Take the entries below and reproduce exactly the portion that begins at the line containing "- [THEBOUNCE](https://thebounce.co.kr/)" and ends at the line containing "We explore how", keeping both ends, dropping pictures, and adding nothing else.

****************

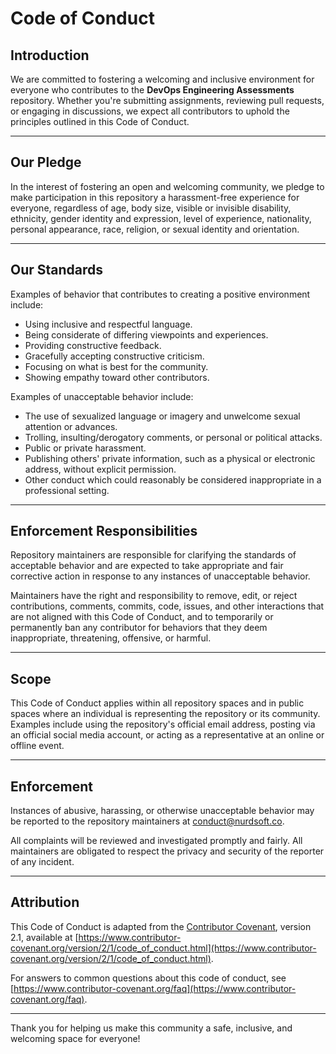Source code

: # Code of Conduct

## Introduction

We are committed to fostering a welcoming and inclusive environment for everyone who contributes to the **DevOps Engineering Assessments** repository. Whether you're submitting assignments, reviewing pull requests, or engaging in discussions, we expect all contributors to uphold the principles outlined in this Code of Conduct.

---

## Our Pledge

In the interest of fostering an open and welcoming community, we pledge to make participation in this repository a harassment-free experience for everyone, regardless of age, body size, visible or invisible disability, ethnicity, gender identity and expression, level of experience, nationality, personal appearance, race, religion, or sexual identity and orientation.

---

## Our Standards

Examples of behavior that contributes to creating a positive environment include:

- Using inclusive and respectful language.
- Being considerate of differing viewpoints and experiences.
- Providing constructive feedback.
- Gracefully accepting constructive criticism.
- Focusing on what is best for the community.
- Showing empathy toward other contributors.

Examples of unacceptable behavior include:

- The use of sexualized language or imagery and unwelcome sexual attention or advances.
- Trolling, insulting/derogatory comments, or personal or political attacks.
- Public or private harassment.
- Publishing others' private information, such as a physical or electronic address, without explicit permission.
- Other conduct which could reasonably be considered inappropriate in a professional setting.

---

## Enforcement Responsibilities

Repository maintainers are responsible for clarifying the standards of acceptable behavior and are expected to take appropriate and fair corrective action in response to any instances of unacceptable behavior.

Maintainers have the right and responsibility to remove, edit, or reject contributions, comments, commits, code, issues, and other interactions that are not aligned with this Code of Conduct, and to temporarily or permanently ban any contributor for behaviors that they deem inappropriate, threatening, offensive, or harmful.

---

## Scope

This Code of Conduct applies within all repository spaces and in public spaces where an individual is representing the repository or its community. Examples include using the repository's official email address, posting via an official social media account, or acting as a representative at an online or offline event.

---

## Enforcement

Instances of abusive, harassing, or otherwise unacceptable behavior may be reported to the repository maintainers at [conduct@nurdsoft.co](mailto:conduct@nurdsoft.co). 

All complaints will be reviewed and investigated promptly and fairly. All maintainers are obligated to respect the privacy and security of the reporter of any incident.

---

## Attribution

This Code of Conduct is adapted from the [Contributor Covenant](https://www.contributor-covenant.org), version 2.1, available at [https://www.contributor-covenant.org/version/2/1/code_of_conduct.html](https://www.contributor-covenant.org/version/2/1/code_of_conduct.html).

For answers to common questions about this code of conduct, see [https://www.contributor-covenant.org/faq](https://www.contributor-covenant.org/faq).

---

Thank you for helping us make this community a safe, inclusive, and welcoming space for everyone!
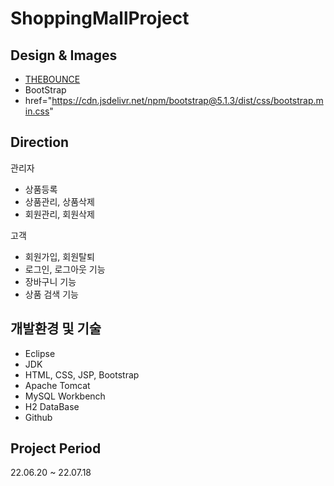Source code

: # ShoppingMallProject

## Design & Images
- [THEBOUNCE](https://thebounce.co.kr/)
- BootStrap
- href="https://cdn.jsdelivr.net/npm/bootstrap@5.1.3/dist/css/bootstrap.min.css"

## Direction
관리자
- 상품등록
- 상품관리, 상품삭제
- 회원관리, 회원삭제

고객
- 회원가입, 회원탈퇴
- 로그인, 로그아웃 기능
- 장바구니 기능
- 상품 검색 기능 

## 개발환경 및 기술
- Eclipse
- JDK
- HTML, CSS, JSP, Bootstrap
- Apache Tomcat
- MySQL Workbench
- H2 DataBase
- Github

## Project Period
22.06.20 ~ 22.07.18
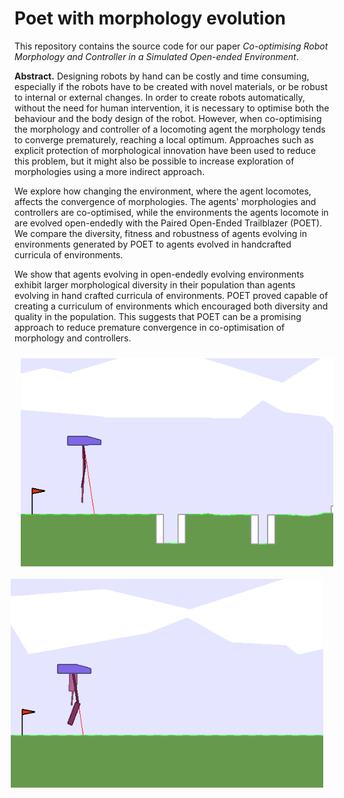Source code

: # Poet with morphology evolution

This repository contains the source code for our paper *Co-optimising Robot Morphology and Controller in a Simulated Open-ended Environment*.

**Abstract.** Designing robots by hand can be costly and time consuming, especially if the robots have to be created with novel materials, or be robust to internal or external changes. In order to create robots automatically, without the need for human intervention, it is necessary to optimise both the behaviour and the body design of the robot. However, when co-optimising the morphology and controller of a locomoting agent the morphology tends to converge prematurely, reaching a local optimum. Approaches such as explicit protection of morphological innovation have been used to reduce this problem, but it might also be possible to increase exploration of morphologies using a more indirect approach.

We explore how changing the environment, where the agent locomotes, affects the convergence of morphologies. The agents' morphologies and controllers are co-optimised, while the environments the agents locomote in are evolved open-endedly with the Paired Open-Ended Trailblazer (POET). We compare the diversity, fitness and robustness of agents evolving in environments generated by POET to agents evolved in handcrafted curricula of environments.

We show that agents evolving in open-endedly evolving environments exhibit larger morphological diversity in their population than agents evolving in hand crafted curricula of environments. POET proved capable of creating a curriculum of environments which encouraged both diversity and quality in the population. This suggests that POET can be a promising approach to reduce premature convergence in co-optimisation of morphology and controllers.

<img src="https://github.com/EmmaStensby/poet-morphology/blob/main/readme_images/agent_example.gif" alt="gif1" width="500" align="left" style="margin: 10px"/> <img src="https://github.com/EmmaStensby/poet-morphology/blob/main/readme_images/agent_example_2.gif" alt="gif2" width="500" align="right" style="margin: 10px"/>
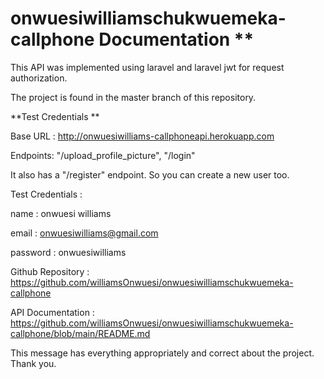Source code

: # onwuesiwilliamschukwuemeka-callphone Documentation **

This API was implemented using laravel and laravel jwt for request authorization.

The project is found in the master branch of this repository. 


**Test Credentials **

Base URL : http://onwuesiwilliams-callphoneapi.herokuapp.com

Endpoints: "/upload_profile_picture", "/login"

It also has a "/register" endpoint. So you can create a new user too.


Test Credentials : 

name : onwuesi williams

email : onwuesiwilliams@gmail.com

password : onwuesiwilliams 


Github Repository : https://github.com/williamsOnwuesi/onwuesiwilliamschukwuemeka-callphone

API Documentation : 
https://github.com/williamsOnwuesi/onwuesiwilliamschukwuemeka-callphone/blob/main/README.md


This message has everything appropriately and correct about the project. Thank you.



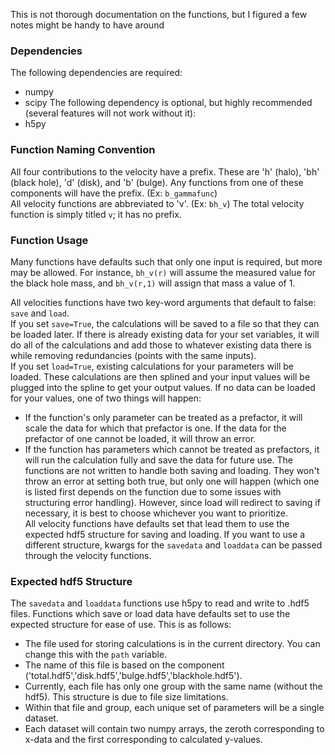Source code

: This is not thorough documentation on the functions, but I figured a few notes might be handy to have around

### Dependencies
The following dependencies are required:
- numpy
- scipy
The following dependency is optional, but highly recommended (several features will not work without it):
- h5py

### Function Naming Convention
All four contributions to the velocity have a prefix. 
These are 'h' (halo), 'bh' (black hole), 'd' (disk), and 'b' (bulge).
Any functions from one of these components will have the prefix. (Ex: `b_gammafunc`) </br>
All velocity functions are abbreviated to 'v'. (Ex: `bh_v`)
The total velocity function is simply titled `v`; it has no prefix.

### Function Usage
Many functions have defaults such that only one input is required, but more may be allowed.
For instance, `bh_v(r)` will assume the measured value for the black hole mass, and `bh_v(r,1)` will assign that mass a value of 1.

All velocities functions have two key-word arguments that default to false: `save` and `load`. </br>
If you set `save=True`, the calculations will be saved to a file so that they can be loaded later.
If there is already existing data for your set variables, it will do all of the calculations and add those to whatever existing data there is while removing redundancies (points with the same inputs). </br>
If you set `load=True`, existing calculations for your parameters will be loaded.
These calculations are then splined and your input values will be plugged into the spline to get your output values.
If no data can be loaded for your values, one of two things will happen:
- If the function's only parameter can be treated as a prefactor, it will scale the data for which that prefactor is one.
    If the data for the prefactor of one cannot be loaded, it will throw an error.
- If the function has parameters which cannot be treated as prefactors, it will run the calculation fully and save the data for future use.
The functions are not written to handle both saving and loading.
They won't throw an error at setting both true, but only one will happen (which one is listed first depends on the function due to some issues with structuring error handling).
However, since load will redirect to saving if necessary, it is best to choose whichever you want to prioritize.</br>
All velocity functions have defaults set that lead them to use the expected hdf5 structure for saving and loading.
If you want to use a different structure, kwargs for the `savedata` and `loaddata` can be passed through the velocity functions.

### Expected hdf5 Structure
The `savedata` and `loaddata` functions use h5py to read and write to .hdf5 files.
Functions which save or load data have defaults set to use the expected structure for ease of use.
This is as follows:
- The file used for storing calculations is in the current directory. You can change this with the `path` variable.
- The name of this file is based on the component ('total.hdf5','disk.hdf5','bulge.hdf5','blackhole.hdf5').
- Currently, each file has only one group with the same name (without the hdf5). This structure is due to file size limitations.
- Within that file and group, each unique set of parameters will be a single dataset.
- Each dataset will contain two numpy arrays, the zeroth corresponding to x-data and the first corresponding to calculated y-values.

****************

EXERCISE ANSWER.
- [THEBOUNCE](https://thebounce.co.kr/)
- BootStrap
- href="https://cdn.jsdelivr.net/npm/bootstrap@5.1.3/dist/css/bootstrap.min.css"

## Direction
관리자
- 상품등록
- 상품관리, 상품삭제
- 회원관리, 회원삭제

고객
- 회원가입, 회원탈퇴
- 로그인, 로그아웃 기능
- 장바구니 기능
- 상품 검색 기능 

## 개발환경 및 기술
- Eclipse
- JDK
- HTML, CSS, JSP, Bootstrap
- Apache Tomcat
- MySQL Workbench
- H2 DataBase
- Github

## Project Period
22.06.20 ~ 22.07.18
Source code

: # Poet with morphology evolution

This repository contains the source code for our paper *Co-optimising Robot Morphology and Controller in a Simulated Open-ended Environment*.

**Abstract.** Designing robots by hand can be costly and time consuming, especially if the robots have to be created with novel materials, or be robust to internal or external changes. In order to create robots automatically, without the need for human intervention, it is necessary to optimise both the behaviour and the body design of the robot. However, when co-optimising the morphology and controller of a locomoting agent the morphology tends to converge prematurely, reaching a local optimum. Approaches such as explicit protection of morphological innovation have been used to reduce this problem, but it might also be possible to increase exploration of morphologies using a more indirect approach.

We explore how changing the environment, where the agent locomotes, affects the convergence of morphologies. The agents' morphologies and controllers are co-optimised, while the environments the agents locomote in are evolved open-endedly with the Paired Open-Ended Trailblazer (POET). We compare the diversity, fitness and robustness of agents evolving in environments generated by POET to agents evolved in handcrafted curricula of environments.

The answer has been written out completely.